To further distinguish between hard paternalism and tyrannical dictatorship, the liberty-limiting action of the clinician must be "subject focused", altruistic, benevolent and aim to confer benefit or avert harm.3 Note, that he states it must be "benevolent" not necessarily "beneficent". Once again it is a matter of intent. The former refers to the agent's will (volens) to do good (bene), while the latter refers to the actual action of doing (facere) good (bene).

In medical terms, paternalism refers to "acting without consent or overriding a persons wishes, wants or actions, in order to benefit the patient or prevent harm to them".3 Strong paternalism is when the clinician overrides competent patient's wishes and is rejected as it violates their autonomy and falsely presumes knowing what is best for them.3 Weak paternalism refers to acting for the benefit of an incompetent patient and may be justified in order to restore their competence, or to prevent them from harm, and as such may be justified.5

At the same, it is a social, political, and moral obligation to respect an individual's autonomy and self-determination. Proponents of this right argue that the beneficence of paternalism may be at the expense of autonomy, however they often fail to consider the benevolence of the action. It is also situation specific, and open to change. A clinician's opinions and subsequent actions could vary depending on the circumstances at that time. The important issue to consider is the intention that guided their judgment and decision. This was clearly illustrated by results of one survey question described below.



In the same survey as was reported on in the ethics paper of April 20206, dental practitioners were asked to complete a questionnaire in which a number of practice-related ethical scenarios and questions were posed. One question related to patient autonomy, beneficence, non-maleficence, paternalism, and informed consent.

A case scenario was presented in four parts with additional information given progressively in order to see if and how the respondents' opinions changed depending on the circumstances. Over 40 dentists completed the questionnaire, and the results are presented below.



The case read as follows: "A young attractive lady comes to your rooms and asks you to place veneers on all her anterior teeth in order to give her a bright, A1 smile.

All of her teeth are sound, and in your opinion she already has an attractive and natural looking smile. You educate her as to all the risks involved in the procedure but she is still adamant that she wants to go ahead with the treatment."

a). In terms of respect for patient autonomy, would you concede to treat?

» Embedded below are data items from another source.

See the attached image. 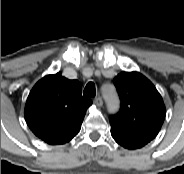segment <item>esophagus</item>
<instances>
[{"label": "esophagus", "instance_id": "1", "mask_svg": "<svg viewBox=\"0 0 184 174\" xmlns=\"http://www.w3.org/2000/svg\"><path fill=\"white\" fill-rule=\"evenodd\" d=\"M93 102L97 105V106H102L103 105V100L101 97H96Z\"/></svg>", "mask_w": 184, "mask_h": 174}]
</instances>
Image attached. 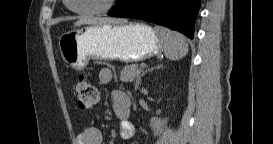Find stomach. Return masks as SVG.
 <instances>
[{
    "label": "stomach",
    "instance_id": "1",
    "mask_svg": "<svg viewBox=\"0 0 273 144\" xmlns=\"http://www.w3.org/2000/svg\"><path fill=\"white\" fill-rule=\"evenodd\" d=\"M59 49L70 67L82 70L90 59L142 61L160 54L164 45L156 30L148 25L104 23L62 34Z\"/></svg>",
    "mask_w": 273,
    "mask_h": 144
}]
</instances>
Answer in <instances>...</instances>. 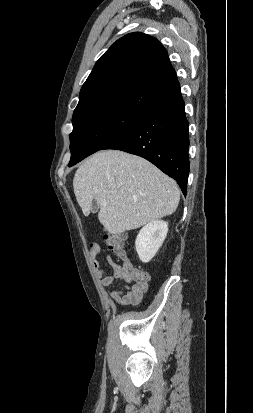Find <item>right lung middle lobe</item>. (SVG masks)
<instances>
[{"label": "right lung middle lobe", "instance_id": "obj_1", "mask_svg": "<svg viewBox=\"0 0 253 413\" xmlns=\"http://www.w3.org/2000/svg\"><path fill=\"white\" fill-rule=\"evenodd\" d=\"M146 114L129 110H112L73 122L70 134L69 167L104 149L135 129Z\"/></svg>", "mask_w": 253, "mask_h": 413}]
</instances>
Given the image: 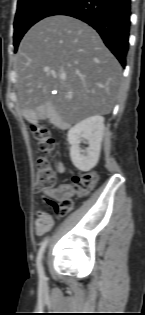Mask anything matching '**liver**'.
Instances as JSON below:
<instances>
[{"label": "liver", "mask_w": 145, "mask_h": 315, "mask_svg": "<svg viewBox=\"0 0 145 315\" xmlns=\"http://www.w3.org/2000/svg\"><path fill=\"white\" fill-rule=\"evenodd\" d=\"M15 70L17 105L24 117L45 115L68 126L109 114L122 72L98 33L65 15L47 17L26 33Z\"/></svg>", "instance_id": "1"}]
</instances>
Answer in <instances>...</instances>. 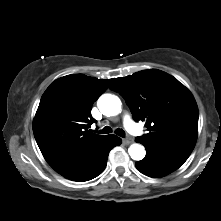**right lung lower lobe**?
Wrapping results in <instances>:
<instances>
[{
    "mask_svg": "<svg viewBox=\"0 0 221 221\" xmlns=\"http://www.w3.org/2000/svg\"><path fill=\"white\" fill-rule=\"evenodd\" d=\"M121 142V138L115 135H108L106 139L83 155L56 164L52 168L65 178L73 181L91 180L104 171L110 150L120 145Z\"/></svg>",
    "mask_w": 221,
    "mask_h": 221,
    "instance_id": "right-lung-lower-lobe-1",
    "label": "right lung lower lobe"
}]
</instances>
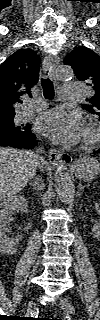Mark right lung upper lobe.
<instances>
[{"mask_svg": "<svg viewBox=\"0 0 100 320\" xmlns=\"http://www.w3.org/2000/svg\"><path fill=\"white\" fill-rule=\"evenodd\" d=\"M39 70V57L30 49L16 51L0 65V119L14 117V104L31 95Z\"/></svg>", "mask_w": 100, "mask_h": 320, "instance_id": "cb5924a9", "label": "right lung upper lobe"}]
</instances>
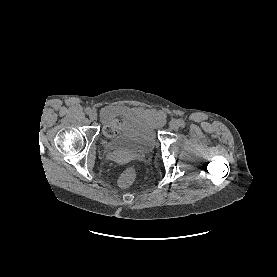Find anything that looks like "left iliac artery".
<instances>
[{
	"instance_id": "1",
	"label": "left iliac artery",
	"mask_w": 277,
	"mask_h": 277,
	"mask_svg": "<svg viewBox=\"0 0 277 277\" xmlns=\"http://www.w3.org/2000/svg\"><path fill=\"white\" fill-rule=\"evenodd\" d=\"M179 122H180V126H181V127H184V126H185V121H184L183 119H180Z\"/></svg>"
}]
</instances>
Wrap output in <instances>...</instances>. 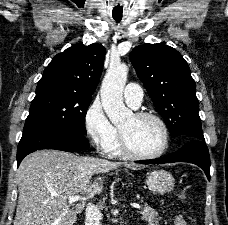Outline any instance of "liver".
<instances>
[{
    "label": "liver",
    "instance_id": "1",
    "mask_svg": "<svg viewBox=\"0 0 228 225\" xmlns=\"http://www.w3.org/2000/svg\"><path fill=\"white\" fill-rule=\"evenodd\" d=\"M121 165L127 169L137 167L53 149L31 153L17 169L19 197L13 225H74L85 203L81 201L70 209L67 197H92L93 193H100L98 183L90 185L92 175L110 173ZM97 181H102L101 177Z\"/></svg>",
    "mask_w": 228,
    "mask_h": 225
}]
</instances>
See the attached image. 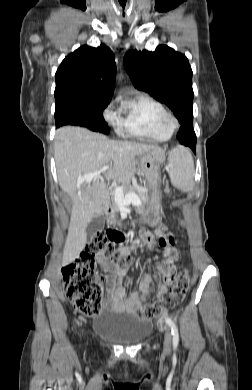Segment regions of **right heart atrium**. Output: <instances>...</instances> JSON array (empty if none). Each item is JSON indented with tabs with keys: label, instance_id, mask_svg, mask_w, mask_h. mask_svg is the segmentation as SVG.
<instances>
[{
	"label": "right heart atrium",
	"instance_id": "d8ad5b80",
	"mask_svg": "<svg viewBox=\"0 0 252 390\" xmlns=\"http://www.w3.org/2000/svg\"><path fill=\"white\" fill-rule=\"evenodd\" d=\"M103 116L106 121L116 124L118 121L117 112L113 110V104H110L104 111Z\"/></svg>",
	"mask_w": 252,
	"mask_h": 390
}]
</instances>
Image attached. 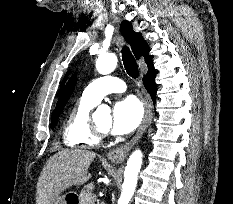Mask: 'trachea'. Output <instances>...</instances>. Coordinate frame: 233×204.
Instances as JSON below:
<instances>
[{"label": "trachea", "instance_id": "obj_1", "mask_svg": "<svg viewBox=\"0 0 233 204\" xmlns=\"http://www.w3.org/2000/svg\"><path fill=\"white\" fill-rule=\"evenodd\" d=\"M122 58L126 72L132 78H137L139 74L138 65L134 56L129 51L128 47L122 49Z\"/></svg>", "mask_w": 233, "mask_h": 204}]
</instances>
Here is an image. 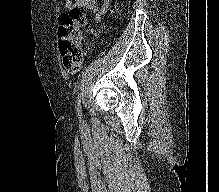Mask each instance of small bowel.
<instances>
[{
	"label": "small bowel",
	"instance_id": "c3829d8e",
	"mask_svg": "<svg viewBox=\"0 0 219 192\" xmlns=\"http://www.w3.org/2000/svg\"><path fill=\"white\" fill-rule=\"evenodd\" d=\"M75 5L92 11L95 14V24L100 23L101 15L104 14L109 8L107 3H105L102 7H99V5L94 0H76ZM66 6H72L71 0H67Z\"/></svg>",
	"mask_w": 219,
	"mask_h": 192
}]
</instances>
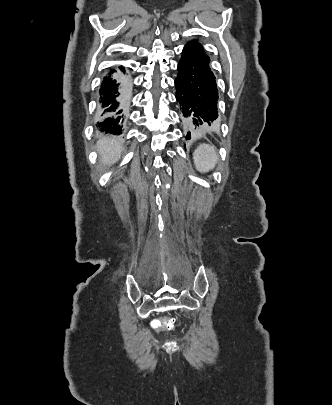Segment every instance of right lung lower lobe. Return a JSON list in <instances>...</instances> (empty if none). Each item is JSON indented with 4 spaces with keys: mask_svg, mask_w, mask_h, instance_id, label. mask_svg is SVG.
Segmentation results:
<instances>
[{
    "mask_svg": "<svg viewBox=\"0 0 332 405\" xmlns=\"http://www.w3.org/2000/svg\"><path fill=\"white\" fill-rule=\"evenodd\" d=\"M132 84L123 66L111 69L100 87V110L106 118L99 123L102 131L120 134L127 114Z\"/></svg>",
    "mask_w": 332,
    "mask_h": 405,
    "instance_id": "obj_1",
    "label": "right lung lower lobe"
}]
</instances>
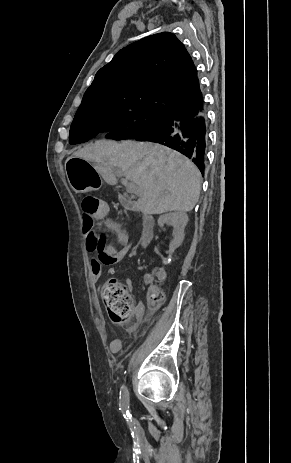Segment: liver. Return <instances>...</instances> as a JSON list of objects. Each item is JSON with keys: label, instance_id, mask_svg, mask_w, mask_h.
<instances>
[{"label": "liver", "instance_id": "6515ba94", "mask_svg": "<svg viewBox=\"0 0 291 463\" xmlns=\"http://www.w3.org/2000/svg\"><path fill=\"white\" fill-rule=\"evenodd\" d=\"M71 158L93 163L109 185L116 168L139 190L138 209L148 215L190 212L198 202L201 173L180 153L151 142L99 140L74 152Z\"/></svg>", "mask_w": 291, "mask_h": 463}]
</instances>
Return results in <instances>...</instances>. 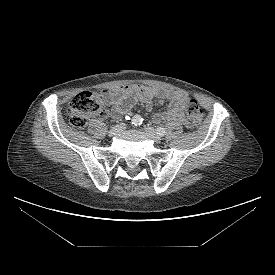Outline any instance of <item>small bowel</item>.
I'll return each instance as SVG.
<instances>
[{
  "label": "small bowel",
  "mask_w": 275,
  "mask_h": 275,
  "mask_svg": "<svg viewBox=\"0 0 275 275\" xmlns=\"http://www.w3.org/2000/svg\"><path fill=\"white\" fill-rule=\"evenodd\" d=\"M103 97L106 104L111 105V112L105 110L102 115H111L118 119L126 114L136 103L144 104L147 111H152L154 99L159 104L169 102L168 109L153 116L155 123L165 121H178L187 126L184 109L189 100L184 91L163 89L142 85H124L114 87L103 91Z\"/></svg>",
  "instance_id": "obj_1"
}]
</instances>
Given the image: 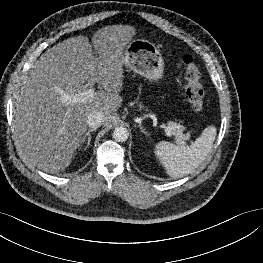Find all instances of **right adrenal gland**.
Instances as JSON below:
<instances>
[{
	"label": "right adrenal gland",
	"mask_w": 263,
	"mask_h": 263,
	"mask_svg": "<svg viewBox=\"0 0 263 263\" xmlns=\"http://www.w3.org/2000/svg\"><path fill=\"white\" fill-rule=\"evenodd\" d=\"M93 131H96V129H95V128L89 129V130L87 131V133L85 134V136L83 137L82 143H83V144H84V143L86 144L84 150H86V149L89 147V145H90L91 132H93Z\"/></svg>",
	"instance_id": "right-adrenal-gland-1"
}]
</instances>
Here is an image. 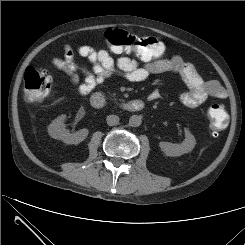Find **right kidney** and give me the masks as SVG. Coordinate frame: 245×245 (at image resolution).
<instances>
[{
	"label": "right kidney",
	"mask_w": 245,
	"mask_h": 245,
	"mask_svg": "<svg viewBox=\"0 0 245 245\" xmlns=\"http://www.w3.org/2000/svg\"><path fill=\"white\" fill-rule=\"evenodd\" d=\"M66 115H61L57 117L52 123L48 126L49 135L54 138L63 141L66 144H79L88 136V129H81L78 132L70 133L65 129L64 121Z\"/></svg>",
	"instance_id": "ca27d5eb"
}]
</instances>
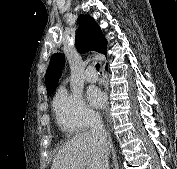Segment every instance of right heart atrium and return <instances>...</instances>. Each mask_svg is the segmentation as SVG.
Listing matches in <instances>:
<instances>
[{"instance_id": "obj_1", "label": "right heart atrium", "mask_w": 177, "mask_h": 169, "mask_svg": "<svg viewBox=\"0 0 177 169\" xmlns=\"http://www.w3.org/2000/svg\"><path fill=\"white\" fill-rule=\"evenodd\" d=\"M53 111L60 129L69 134L84 130L98 118L80 93L61 87L53 100Z\"/></svg>"}]
</instances>
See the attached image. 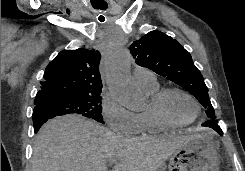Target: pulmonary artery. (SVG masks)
Returning <instances> with one entry per match:
<instances>
[{
	"label": "pulmonary artery",
	"instance_id": "obj_1",
	"mask_svg": "<svg viewBox=\"0 0 245 171\" xmlns=\"http://www.w3.org/2000/svg\"><path fill=\"white\" fill-rule=\"evenodd\" d=\"M133 78L141 87H150L157 83L155 74L144 67H135L133 70Z\"/></svg>",
	"mask_w": 245,
	"mask_h": 171
}]
</instances>
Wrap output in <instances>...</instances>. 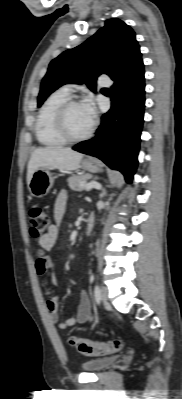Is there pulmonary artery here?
Segmentation results:
<instances>
[{"mask_svg": "<svg viewBox=\"0 0 182 399\" xmlns=\"http://www.w3.org/2000/svg\"><path fill=\"white\" fill-rule=\"evenodd\" d=\"M99 83L102 86H109L111 82H110L109 79H100ZM62 89L67 91V92H70L72 90V85H70V84L64 85L62 87Z\"/></svg>", "mask_w": 182, "mask_h": 399, "instance_id": "obj_1", "label": "pulmonary artery"}]
</instances>
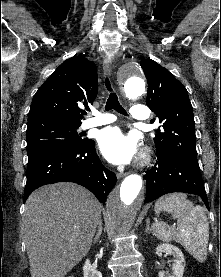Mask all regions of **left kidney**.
I'll return each mask as SVG.
<instances>
[{
    "instance_id": "5707ae66",
    "label": "left kidney",
    "mask_w": 221,
    "mask_h": 277,
    "mask_svg": "<svg viewBox=\"0 0 221 277\" xmlns=\"http://www.w3.org/2000/svg\"><path fill=\"white\" fill-rule=\"evenodd\" d=\"M167 253L169 255H172L174 258V262H173V273L169 276H165V272L164 271H160L159 272V277H183V273H184V266H185V259H184V255L182 253V251L176 247L173 246L169 243H163V244H159L156 247V253Z\"/></svg>"
}]
</instances>
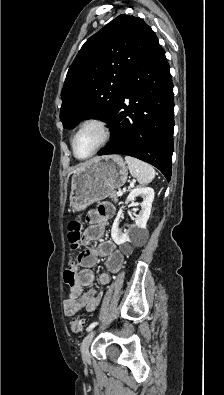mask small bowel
Here are the masks:
<instances>
[{
  "instance_id": "obj_1",
  "label": "small bowel",
  "mask_w": 224,
  "mask_h": 395,
  "mask_svg": "<svg viewBox=\"0 0 224 395\" xmlns=\"http://www.w3.org/2000/svg\"><path fill=\"white\" fill-rule=\"evenodd\" d=\"M115 208L109 203H103L96 209L89 211L87 216L88 227L84 231L83 239L86 244L101 240L105 233L108 219L113 216ZM100 258L105 259L107 272H102L98 276L101 285L110 282V274L120 271L124 255L117 249L111 240H101L97 246L88 247L79 258L82 269L76 276L74 284L71 286L69 297L64 301V311L67 316L76 314L81 309L93 312L98 307L101 300V292L95 289L84 291L94 281V273L91 270Z\"/></svg>"
}]
</instances>
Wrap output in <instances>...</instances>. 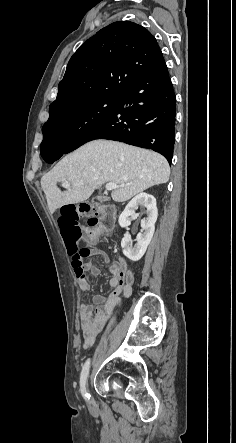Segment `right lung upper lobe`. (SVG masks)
Returning a JSON list of instances; mask_svg holds the SVG:
<instances>
[{"instance_id": "right-lung-upper-lobe-1", "label": "right lung upper lobe", "mask_w": 236, "mask_h": 443, "mask_svg": "<svg viewBox=\"0 0 236 443\" xmlns=\"http://www.w3.org/2000/svg\"><path fill=\"white\" fill-rule=\"evenodd\" d=\"M162 57L155 37L129 21L114 22L84 42L71 57L50 117L99 95L120 96Z\"/></svg>"}]
</instances>
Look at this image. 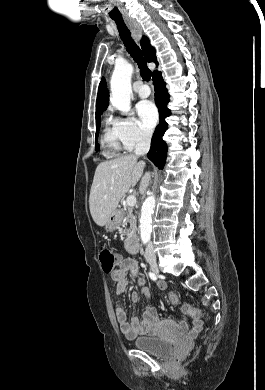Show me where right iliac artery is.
<instances>
[{
    "mask_svg": "<svg viewBox=\"0 0 265 390\" xmlns=\"http://www.w3.org/2000/svg\"><path fill=\"white\" fill-rule=\"evenodd\" d=\"M149 277L152 279V280H157V276L152 273V272H149Z\"/></svg>",
    "mask_w": 265,
    "mask_h": 390,
    "instance_id": "82829eb1",
    "label": "right iliac artery"
}]
</instances>
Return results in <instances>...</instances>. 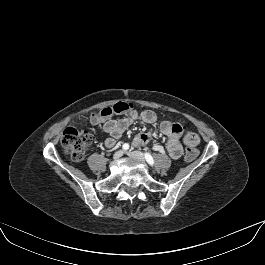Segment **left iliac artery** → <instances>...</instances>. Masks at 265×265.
I'll return each instance as SVG.
<instances>
[{
	"mask_svg": "<svg viewBox=\"0 0 265 265\" xmlns=\"http://www.w3.org/2000/svg\"><path fill=\"white\" fill-rule=\"evenodd\" d=\"M145 159L151 166L154 165V159L149 153H145Z\"/></svg>",
	"mask_w": 265,
	"mask_h": 265,
	"instance_id": "1",
	"label": "left iliac artery"
}]
</instances>
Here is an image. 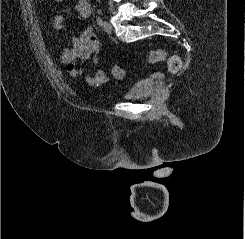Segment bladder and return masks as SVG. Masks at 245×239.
Listing matches in <instances>:
<instances>
[{
    "mask_svg": "<svg viewBox=\"0 0 245 239\" xmlns=\"http://www.w3.org/2000/svg\"><path fill=\"white\" fill-rule=\"evenodd\" d=\"M154 87L155 82L153 79L139 80L128 86L127 89L122 93L121 98L123 100L141 98L144 95L151 93Z\"/></svg>",
    "mask_w": 245,
    "mask_h": 239,
    "instance_id": "obj_1",
    "label": "bladder"
}]
</instances>
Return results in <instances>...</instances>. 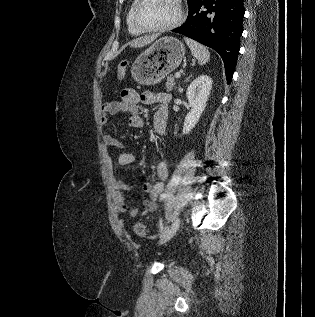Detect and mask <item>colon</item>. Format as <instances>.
Returning <instances> with one entry per match:
<instances>
[{
    "mask_svg": "<svg viewBox=\"0 0 315 317\" xmlns=\"http://www.w3.org/2000/svg\"><path fill=\"white\" fill-rule=\"evenodd\" d=\"M128 67L127 61H122L117 66V78L118 80H122L126 74ZM134 232L139 237H146L147 236V230L146 227L142 223H136L134 225Z\"/></svg>",
    "mask_w": 315,
    "mask_h": 317,
    "instance_id": "colon-1",
    "label": "colon"
}]
</instances>
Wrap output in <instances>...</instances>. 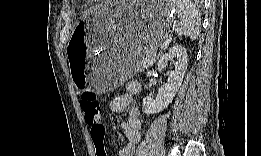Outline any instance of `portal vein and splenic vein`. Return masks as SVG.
<instances>
[{"instance_id":"1","label":"portal vein and splenic vein","mask_w":261,"mask_h":156,"mask_svg":"<svg viewBox=\"0 0 261 156\" xmlns=\"http://www.w3.org/2000/svg\"><path fill=\"white\" fill-rule=\"evenodd\" d=\"M167 46H168V42L165 41V42L161 45V49H164V48H166Z\"/></svg>"}]
</instances>
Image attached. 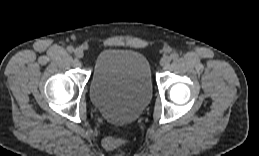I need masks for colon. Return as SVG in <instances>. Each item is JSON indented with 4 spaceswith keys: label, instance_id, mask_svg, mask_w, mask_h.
I'll use <instances>...</instances> for the list:
<instances>
[{
    "label": "colon",
    "instance_id": "1",
    "mask_svg": "<svg viewBox=\"0 0 259 156\" xmlns=\"http://www.w3.org/2000/svg\"><path fill=\"white\" fill-rule=\"evenodd\" d=\"M128 139L126 136H110L105 138L104 146L107 149H116L127 143Z\"/></svg>",
    "mask_w": 259,
    "mask_h": 156
}]
</instances>
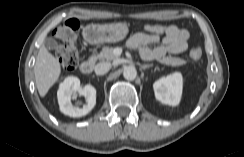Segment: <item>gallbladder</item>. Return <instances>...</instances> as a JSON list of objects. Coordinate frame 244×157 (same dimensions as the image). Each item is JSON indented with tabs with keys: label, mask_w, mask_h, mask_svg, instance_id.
Returning a JSON list of instances; mask_svg holds the SVG:
<instances>
[{
	"label": "gallbladder",
	"mask_w": 244,
	"mask_h": 157,
	"mask_svg": "<svg viewBox=\"0 0 244 157\" xmlns=\"http://www.w3.org/2000/svg\"><path fill=\"white\" fill-rule=\"evenodd\" d=\"M45 44L51 49H55L57 47V42L53 38H47Z\"/></svg>",
	"instance_id": "obj_1"
}]
</instances>
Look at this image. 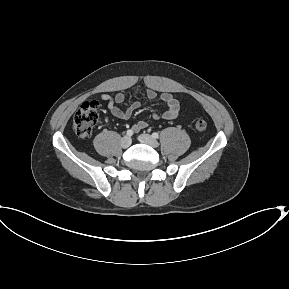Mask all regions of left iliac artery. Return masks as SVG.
Returning a JSON list of instances; mask_svg holds the SVG:
<instances>
[{
    "mask_svg": "<svg viewBox=\"0 0 289 289\" xmlns=\"http://www.w3.org/2000/svg\"><path fill=\"white\" fill-rule=\"evenodd\" d=\"M152 137L156 139V138L159 137V135H158V133L154 132V133L152 134Z\"/></svg>",
    "mask_w": 289,
    "mask_h": 289,
    "instance_id": "left-iliac-artery-1",
    "label": "left iliac artery"
}]
</instances>
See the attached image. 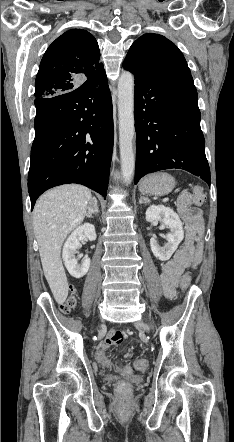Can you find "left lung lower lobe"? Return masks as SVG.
<instances>
[{
  "mask_svg": "<svg viewBox=\"0 0 234 442\" xmlns=\"http://www.w3.org/2000/svg\"><path fill=\"white\" fill-rule=\"evenodd\" d=\"M135 76V184L148 173L179 168L210 186V170L200 128L197 91L190 73L143 72Z\"/></svg>",
  "mask_w": 234,
  "mask_h": 442,
  "instance_id": "0a47b994",
  "label": "left lung lower lobe"
}]
</instances>
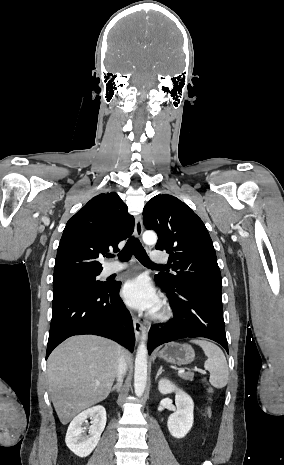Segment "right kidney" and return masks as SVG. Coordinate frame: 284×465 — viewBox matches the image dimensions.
<instances>
[{"instance_id":"obj_1","label":"right kidney","mask_w":284,"mask_h":465,"mask_svg":"<svg viewBox=\"0 0 284 465\" xmlns=\"http://www.w3.org/2000/svg\"><path fill=\"white\" fill-rule=\"evenodd\" d=\"M93 417L91 427H89V435L85 437L82 429V425L85 419ZM106 425V411L101 405L97 407H91L82 411L80 415H77L73 421H71L68 431L66 433L65 443L77 457H88L92 451H94L96 445H98Z\"/></svg>"}]
</instances>
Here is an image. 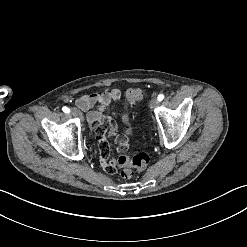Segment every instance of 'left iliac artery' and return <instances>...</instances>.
<instances>
[{"label": "left iliac artery", "instance_id": "left-iliac-artery-1", "mask_svg": "<svg viewBox=\"0 0 247 247\" xmlns=\"http://www.w3.org/2000/svg\"><path fill=\"white\" fill-rule=\"evenodd\" d=\"M157 99H158V101H162L164 99V95L163 94H159Z\"/></svg>", "mask_w": 247, "mask_h": 247}]
</instances>
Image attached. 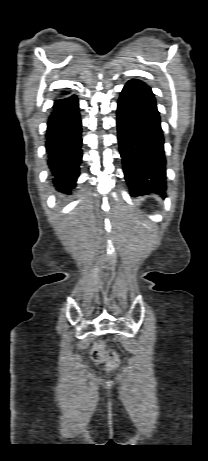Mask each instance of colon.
<instances>
[{"mask_svg":"<svg viewBox=\"0 0 208 461\" xmlns=\"http://www.w3.org/2000/svg\"><path fill=\"white\" fill-rule=\"evenodd\" d=\"M91 356L94 361L104 363L108 370H114L119 364L118 354L111 349H107L103 341L95 342Z\"/></svg>","mask_w":208,"mask_h":461,"instance_id":"obj_1","label":"colon"}]
</instances>
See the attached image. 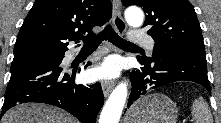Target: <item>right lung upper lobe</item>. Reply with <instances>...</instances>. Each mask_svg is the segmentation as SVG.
Masks as SVG:
<instances>
[{"label": "right lung upper lobe", "mask_w": 221, "mask_h": 123, "mask_svg": "<svg viewBox=\"0 0 221 123\" xmlns=\"http://www.w3.org/2000/svg\"><path fill=\"white\" fill-rule=\"evenodd\" d=\"M110 0H36L14 46V55L65 53L66 40H78L111 17Z\"/></svg>", "instance_id": "right-lung-upper-lobe-1"}]
</instances>
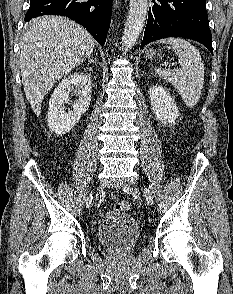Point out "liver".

Only 35% of the respondents said they would treat, (Figure 1) some having added provisos such as: "I would only treat if full consent had been given and if I know I can do the work well". Sixty five percent said they would not treat with many stating that they would advise her to seek a second opinion.

b). The WHO defines health as "a state of complete physical, mental, and social well-being, and not merely an absence of disease or infirmity". With this in mind, if the patient pleaded that she was experiencing emotional and psychological distress as a result of being self-conscious, that she understood all the risks, and was willing to take full responsibility, would you then agree to treat her?



Only 6% more dentists (41%) now agreed to treat despite the added psychological perspective (Figure 1 ). There was concern that the patient needed psychological rather than dental intervention, which made some even more reluctant to treat her.

I am not a trained psychologist but would be alert to issues of body dysmorphia and suggest pre-counselling.

I would have to consider the risks of acquiescing to treatment demands being made in that context.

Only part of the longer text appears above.